Ofendo-me, logo corrijo

O grupo de pressão da minoria em causa rasga as vestes em público e logo uma data de baratas tontas correm para as editoras e desatam a corrigir as graves ofensas que certos livros continham.

por João Cerqueira

Está na moda as minorias determinarem que certos livros devem ser corrigidos porque contêm palavras que ofenderam suas excelências minoritárias. Pouco importa se o texto foi escrito há décadas, antes de elas nascerem, de acordo com a mentalidade desse tempo. Importa ainda menos se as palavras ofensivas refletem as características psicológicas de um personagem – um nazi a rebaixar os judeus, por exemplo –, para que este seja credível. E torna-se totalmente irrelevante algo chamado Liberdade de Expressão que é um dos fundamentos da Democracia. Nada disso interessa ante o sentir-se ofendido de alguém que não seja branco, heterossexual, cristão e magro. O grupo de pressão da minoria em causa rasga as vestes em público e logo uma data de baratas tontas correm para as editoras e desatam a corrigir as graves ofensas que certos livros continham.

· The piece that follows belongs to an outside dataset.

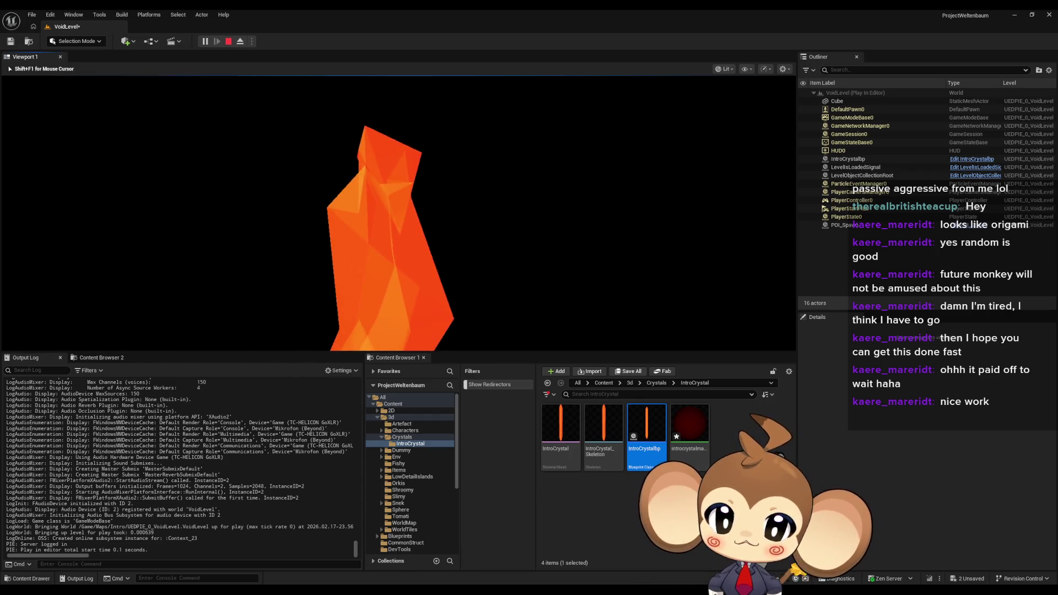
pyautogui.press('shift+F1')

Ora, como eu também sou uma minoria, um espécime único, logo ainda mais minorca do que aquelas que corrigem livros, e igualmente me sinto ofendido com muito do que se diz e escreve, vou também exigir que se façam algumas correções no discurso político.

Começo pelo programa do PS. Eis o que deveria estar lá escrito.

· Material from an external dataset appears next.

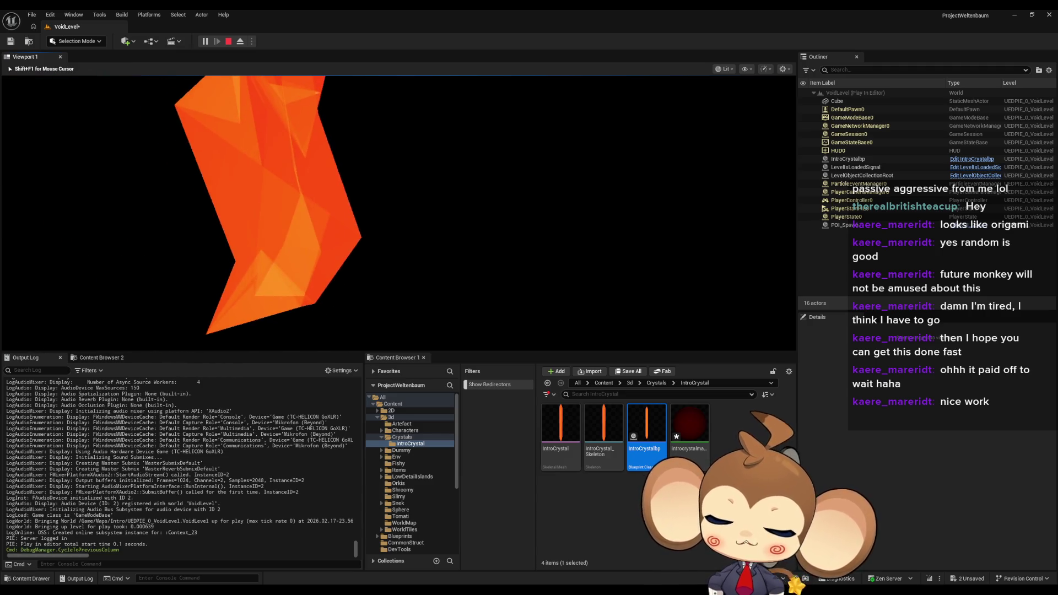
pyautogui.click(229, 42)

«O nosso único objetivo é tomar conta disto tudo. Desde que perdemos as últimas eleições, aprendemos a lição. E mal retomámos o poder, deitámos a mão ao aparelho do Estado, aos órgãos decisórios, aos cargos importantes, a tudo, enfim, o que interessa para nos mantermos no poder. Depois, aumentámos o número de funcionários públicos porque esses, à exceção dos traidores dos professores, votam sempre em nós. E por último, a nossa jogada secreta de arruinar a economia e empobrecer os cidadãos. Parece absurdo, mas não é. Quanto mais pobreza houver, mais dependentes do Estado haverá também. Logo, mais votos em quem lhes dá a esmola. Em suma, basta não causarmos uma quarta bancarrota para nunca mais perdermos uma eleição».

A posição do PCP sobre a invasão da Ucrânia.

«Nós somos a favor da paz, desde que o camarada Putin vença a guerra. Porque, na verdade, vivemos em guerra desde que a NATO sabotou a União Soviética, dominou as antigas repúblicas socialistas dos países de Leste e acabou com as amplas liberdades democráticas daquelas ditaduras. Felizmente, o camarada Putin não renegou os seus princípios revolucionários e lançou uma campanha de pacificação nos antigos domínios da União Soviética que só ficará concluída quando esta for restaurada, o Pacto de Varsóvia voltar a existir e novos tijolos sejam colocados em Berlim. Resistiremos, portanto, às campanhas de desinformação e às provocações da NATO e dos seus lacaios até que a Europa volte a ser o que era, com metade do povo trabalhador a recuperar as amplas liberdades democráticas e mísseis nucleares apontados às capitais da burguesia exploradora».

A posição do BE sobre a invasão da Ucrânia.

«Nós pensamos o mesmo que o PCP, mas não o podemos dizer em público. No Parlamento Europeu abstivemo-nos em relação ao apoio financeiro à Ucrânia ainda antes da guerra, com o argumento que julgávamos infalível da austeridade. Mas a coisa correu tão mal, houve tanta gente a desconfiar das nossas verdadeiras intenções de querer evitar que a Ucrânia se torne uma democracia ocidental e adira à NATO que fomos obrigados a mudar o discurso. Agora, condenamos a Rússia e somos solidários com o povo ucraniano. Fica sempre bem dizer estas coisas. Mas, como já perceberam camaradas, isto não é para levar a sério. É uma espécie de passo atrás para dar dois para a frente. Se o Putin  tomar conta daquilo e a NATO for humilhada, vamos comemorar em segredo. Mas, até lá, somos a favor da paz».

A posição do Presidente da República sobre si próprio.

«Bom, eu, como qualquer estrela pop, preciso que gostem de mim. Sei muito bem que o país vai de mal a pior e que o Governo não faz nada de jeito. E, de vez em quando, quando a indignação é geral, quando não tenho outro remédio, até faço umas críticas. Mas, que querem? Não posso estar sempre a malhar neles. É mais seguro criticar a oposição. Eu acredito em Deus e nas sondagens. A maioria ainda os apoia e eu não vou arriscar que se voltem contra mim. Está fora de questão tornar-me impopular. A minha rinite alérgica piorava logo. Perdia o gosto pelos mergulhos. Deixava de tirar selfies. Francamente, não me vão exigir isso, pois não? Bom, seja lá como for, o campeonato de futebol está emocionante, daqui a pouco começa o Europeu e nós somos mesmo os melhores do mundo».